OLM API Reference

`olm.train.callbacks`

Source: src/olm/train/callbacks/__init__.py:1

Callbacks for the Trainer class.

Classes

CheckpointCallback(checkpoint_dir: str = 'checkpoints', save_every: int = 1000, keep_last_n: int = 5, save_best: bool = True)

Bases: olm.train.trainer.trainer.TrainerCallback

Source: src/olm/train/callbacks/checkpoint_cb.py:12

Callback to save model checkpoints at specified intervals.

Parameters

  • checkpoint_dir: Directory to save checkpoints.
  • save_every: Save checkpoint every N steps.
  • keep_last_n: Keep only the last N checkpoints.
  • save_best: Whether to save the best model based on validation loss.

Methods

on_step_end(self, trainer, step: int, loss: float) -> None

Source: src/olm/train/callbacks/checkpoint_cb.py:36

Save checkpoint after each optimization step if needed.

EarlyStoppingCallback(patience: int = 5, min_delta: float = 0.0)

Bases: olm.train.trainer.trainer.TrainerCallback

Source: src/olm/train/callbacks/early_stopping_cb.py:8

Callback to stop training early if validation loss doesn't improve.

Parameters

  • patience: Number of validation checks to wait for improvement.
  • min_delta: Minimum change in validation loss to qualify as improvement.

Methods

on_step_end(self, trainer, step: int, loss: float) -> None

Source: src/olm/train/callbacks/early_stopping_cb.py:24

Check for early stopping after each step.

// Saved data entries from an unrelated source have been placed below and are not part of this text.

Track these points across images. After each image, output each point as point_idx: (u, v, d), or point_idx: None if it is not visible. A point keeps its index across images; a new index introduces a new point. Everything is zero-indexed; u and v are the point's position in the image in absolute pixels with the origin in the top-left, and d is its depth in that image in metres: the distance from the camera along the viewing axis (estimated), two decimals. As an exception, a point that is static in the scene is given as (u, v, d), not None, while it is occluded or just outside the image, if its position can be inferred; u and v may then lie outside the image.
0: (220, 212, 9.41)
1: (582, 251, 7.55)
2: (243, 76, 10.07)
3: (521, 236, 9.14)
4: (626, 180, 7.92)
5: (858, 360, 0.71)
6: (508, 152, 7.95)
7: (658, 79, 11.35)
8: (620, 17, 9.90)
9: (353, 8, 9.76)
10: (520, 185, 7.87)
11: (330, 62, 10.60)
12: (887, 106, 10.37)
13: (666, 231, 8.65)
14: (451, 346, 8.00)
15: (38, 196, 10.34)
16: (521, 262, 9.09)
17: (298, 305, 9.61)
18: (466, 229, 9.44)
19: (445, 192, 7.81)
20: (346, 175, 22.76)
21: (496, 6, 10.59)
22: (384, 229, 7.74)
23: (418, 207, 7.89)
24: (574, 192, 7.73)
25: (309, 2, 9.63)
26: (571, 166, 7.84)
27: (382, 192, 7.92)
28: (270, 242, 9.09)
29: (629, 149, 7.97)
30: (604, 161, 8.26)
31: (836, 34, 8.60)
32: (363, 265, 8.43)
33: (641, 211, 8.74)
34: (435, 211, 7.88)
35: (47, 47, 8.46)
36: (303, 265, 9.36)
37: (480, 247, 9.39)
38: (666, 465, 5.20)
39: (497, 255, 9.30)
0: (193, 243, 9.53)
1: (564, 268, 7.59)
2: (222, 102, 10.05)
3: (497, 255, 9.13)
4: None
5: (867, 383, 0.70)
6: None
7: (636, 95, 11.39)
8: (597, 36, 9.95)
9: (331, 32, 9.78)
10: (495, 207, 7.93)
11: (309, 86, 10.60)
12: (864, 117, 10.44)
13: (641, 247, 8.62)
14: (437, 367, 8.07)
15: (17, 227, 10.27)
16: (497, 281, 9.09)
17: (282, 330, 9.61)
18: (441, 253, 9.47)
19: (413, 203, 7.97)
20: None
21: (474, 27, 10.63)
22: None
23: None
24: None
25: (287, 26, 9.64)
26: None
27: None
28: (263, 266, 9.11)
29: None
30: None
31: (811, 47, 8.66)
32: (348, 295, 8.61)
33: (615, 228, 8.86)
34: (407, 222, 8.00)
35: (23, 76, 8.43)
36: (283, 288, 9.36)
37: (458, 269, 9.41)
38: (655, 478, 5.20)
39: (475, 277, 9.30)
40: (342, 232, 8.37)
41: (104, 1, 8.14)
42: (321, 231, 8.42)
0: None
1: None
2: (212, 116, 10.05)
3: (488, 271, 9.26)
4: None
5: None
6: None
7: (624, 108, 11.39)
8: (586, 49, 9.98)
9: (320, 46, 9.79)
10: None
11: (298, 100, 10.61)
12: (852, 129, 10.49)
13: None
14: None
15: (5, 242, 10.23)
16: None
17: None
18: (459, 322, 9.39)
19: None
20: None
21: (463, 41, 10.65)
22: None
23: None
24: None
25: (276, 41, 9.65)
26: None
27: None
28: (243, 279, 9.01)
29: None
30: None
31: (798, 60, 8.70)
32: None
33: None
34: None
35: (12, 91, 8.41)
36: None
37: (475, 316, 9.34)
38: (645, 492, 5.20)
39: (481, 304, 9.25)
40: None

LRMonitorCallback(log_every: int = 100)

Bases: olm.train.trainer.trainer.TrainerCallback

Source: src/olm/train/callbacks/lr_monitor_cb.py:8

Callback to monitor and log learning rate.

Parameters

  • log_every: Log learning rate every N steps.

Methods

on_step_end(self, trainer, step: int, loss: float) -> None

Source: src/olm/train/callbacks/lr_monitor_cb.py:19

Log learning rate after each optimization step if needed.

MetricsLoggerCallback(log_dir: str = 'logs', log_every: int = 10)

Bases: olm.train.trainer.trainer.TrainerCallback

Source: src/olm/train/callbacks/metrics_logger_cb.py:10

Callback to log metrics to a JSONL file.

Parameters

  • log_dir: Directory to save logs.
  • log_every: Log metrics every N steps.

Methods

on_step_end(self, trainer, step: int, loss: float) -> None

Source: src/olm/train/callbacks/metrics_logger_cb.py:30

Log metrics after each optimization step if needed.

ThroughputCallback(log_every: int = 100, context_length: int = 1024, batch_size: int = 8)

Bases: olm.train.trainer.trainer.TrainerCallback

Source: src/olm/train/callbacks/throughput_cb.py:9

Callback to monitor training throughput (tokens/sec, samples/sec).

Parameters

  • log_every: Log throughput every N steps.
  • context_length: Length of each sequence.
  • batch_size: Total batch size (including gradient accumulation).

Methods

on_step_begin(self, trainer, step: int) -> None

Source: src/olm/train/callbacks/throughput_cb.py:30

Record start time of the step.

on_step_end(self, trainer, step: int, loss: float) -> None

Source: src/olm/train/callbacks/throughput_cb.py:34

Calculate and log throughput.

ValidationCallback(val_dataloader, eval_every: int = 500, device: str | None = None, use_amp: bool = True)

Bases: olm.train.trainer.trainer.TrainerCallback

Source: src/olm/train/callbacks/validation_cb.py:11

Callback to perform validation at specified intervals.

Parameters

  • val_dataloader: Validation dataloader.
  • eval_every: Validate every N steps.
  • device: Device to run validation on.
  • use_amp: Whether to use automatic mixed precision.

Methods

on_step_end(self, trainer, step: int, loss: float) -> None

Source: src/olm/train/callbacks/validation_cb.py:36

Run validation after each optimization step if needed.